The U.S. dollar index, which measures the greenback’s strength against a trade-weighted basket of six major currencies, edged down 0.10% to 93.91 by 03:30 AM ET (08:30 AM GMT), not far from its overnight high of 94.02, the highest level since November 14.

The euro edged higher, with EUR/USD rising 0.14% to 1.1745, up from the one-week low of 1.1721 set on Monday after German coalition government talks collapsed.

The euro remained on the defensive after German Chancellor Angela Merkel said she could not form a coalition government and would prefer a new election to ruling with a minority, but Germany’s president said political parties owed it to voters to try to form a government.

The prospect of prolonged political uncertainty in the euro area’s largest economy worried investors and is the latest episode of political turmoil to hit the region.

The euro was steady against the yen, with EUR/JPY at 132.20 after falling as low as 131.16 on Monday, its lowest since September 15.

Against the pound, the euro was also steady with EUR/GBP last at 0.8866.

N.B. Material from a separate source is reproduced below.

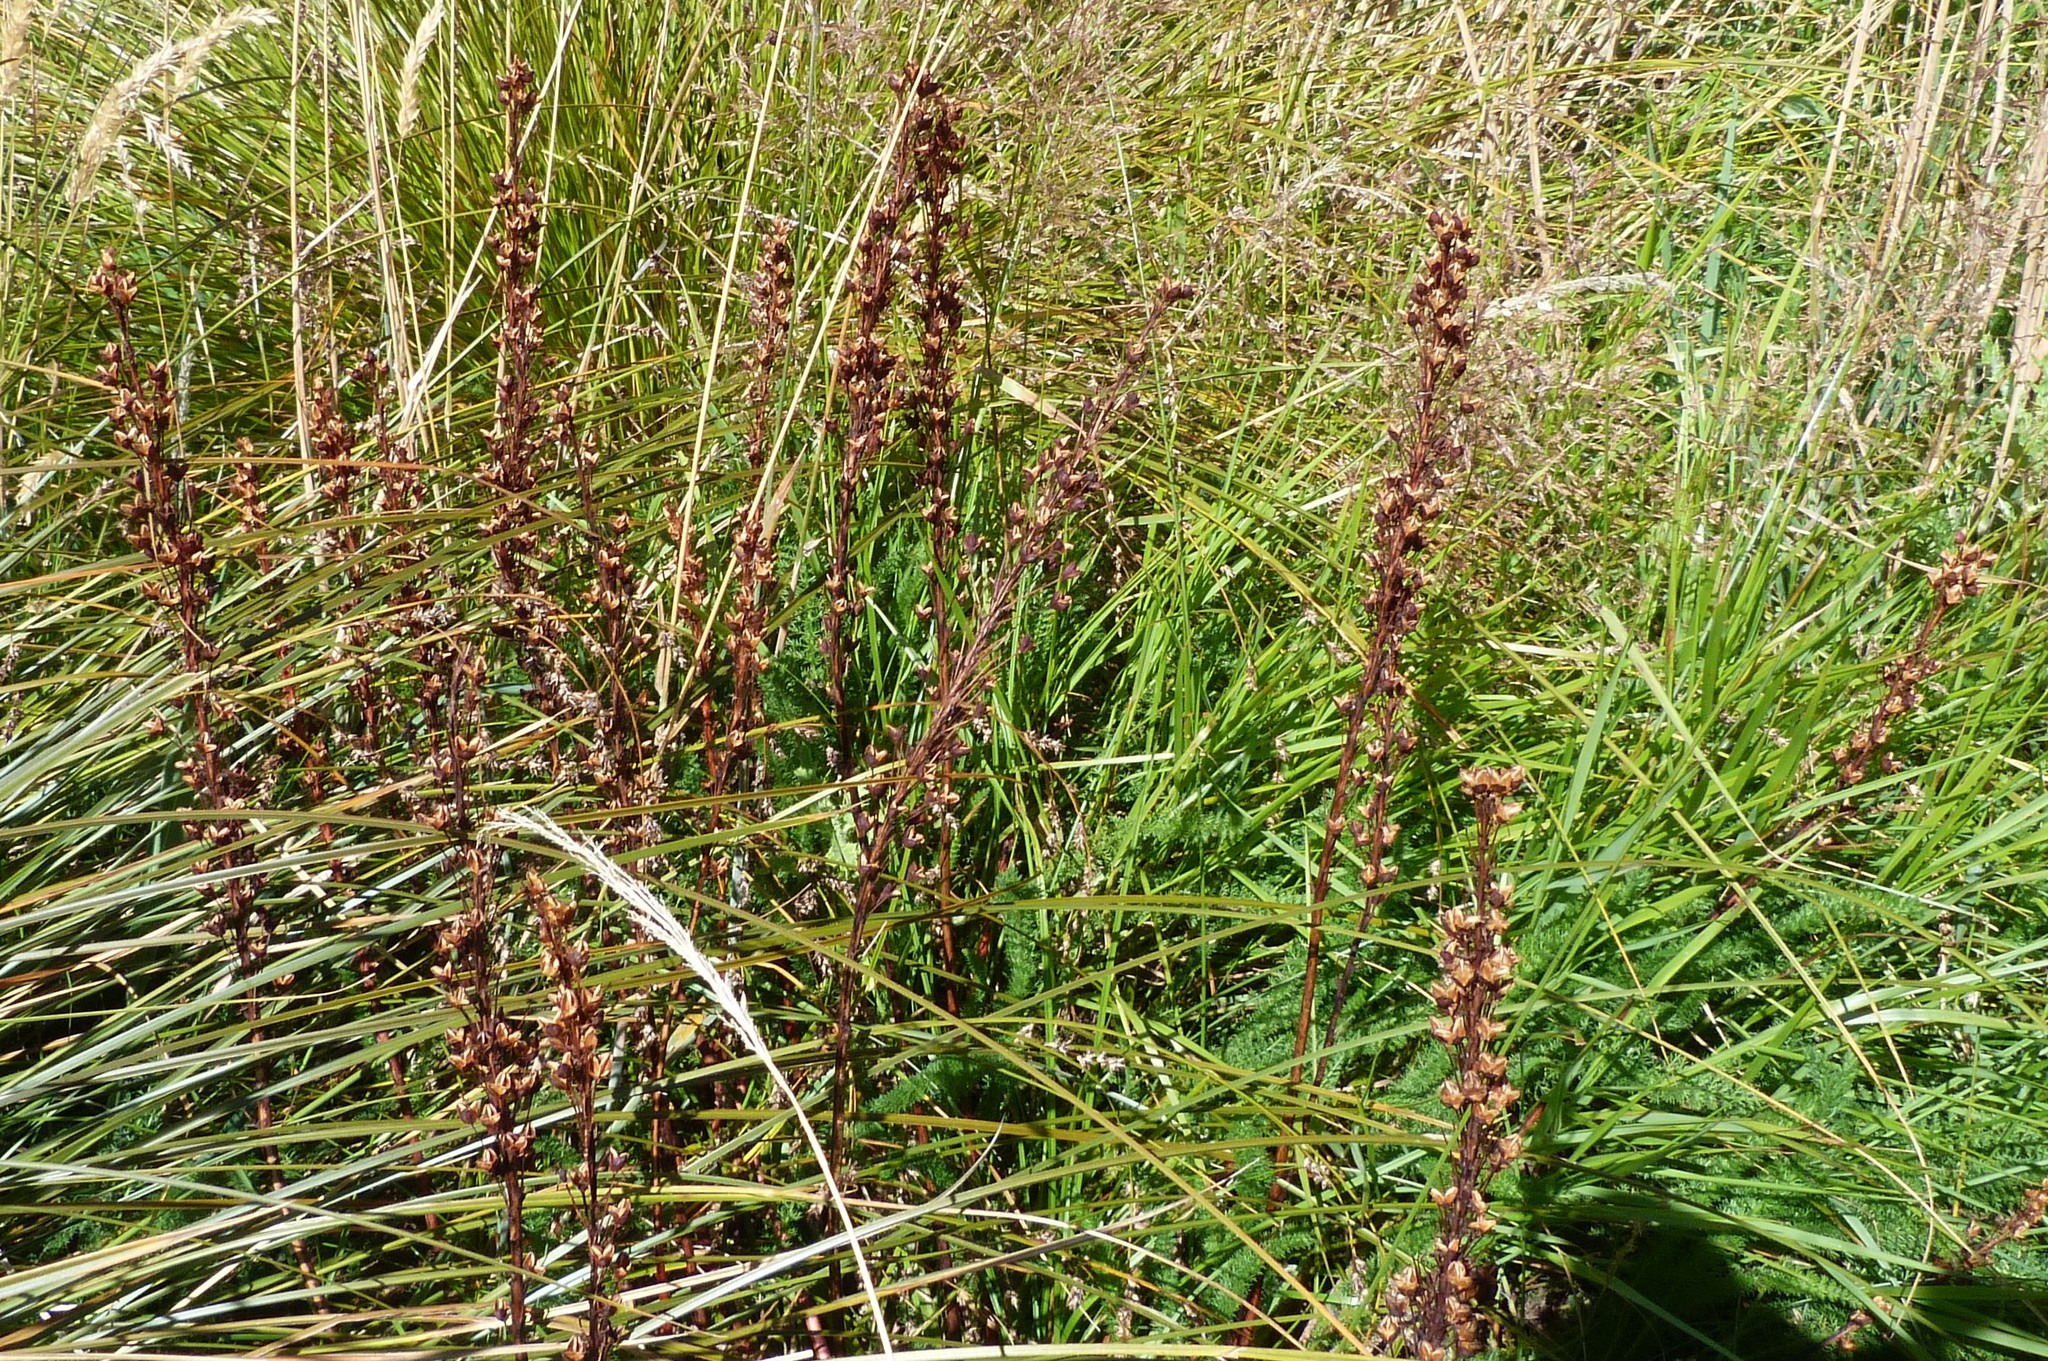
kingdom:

The dollar inched lower against the yen, with USD/JPY dipping 0.09% to 112.51, holding above Monday’s low of 111.87, which was its lowest since mid-October.

Trade volumes remained relatively thin ahead of the U.S. Thanksgiving holiday on Thursday, which is also a national holiday in Japan.

Investors were looking ahead to remarks by Federal Reserve Chair Janet Yellen later on Tuesday, while the minutes from the Fed’s November meeting were scheduled to be released on Wednesday.

Meanwhile, the Australian dollar was at four-month lows, with AUD/USD down 0.16% at 0.7540 after the minutes of the Reserve Bank of Australia’s November meeting showed that there was “considerable uncertainty” about how quickly wages growth and inflation might pick up.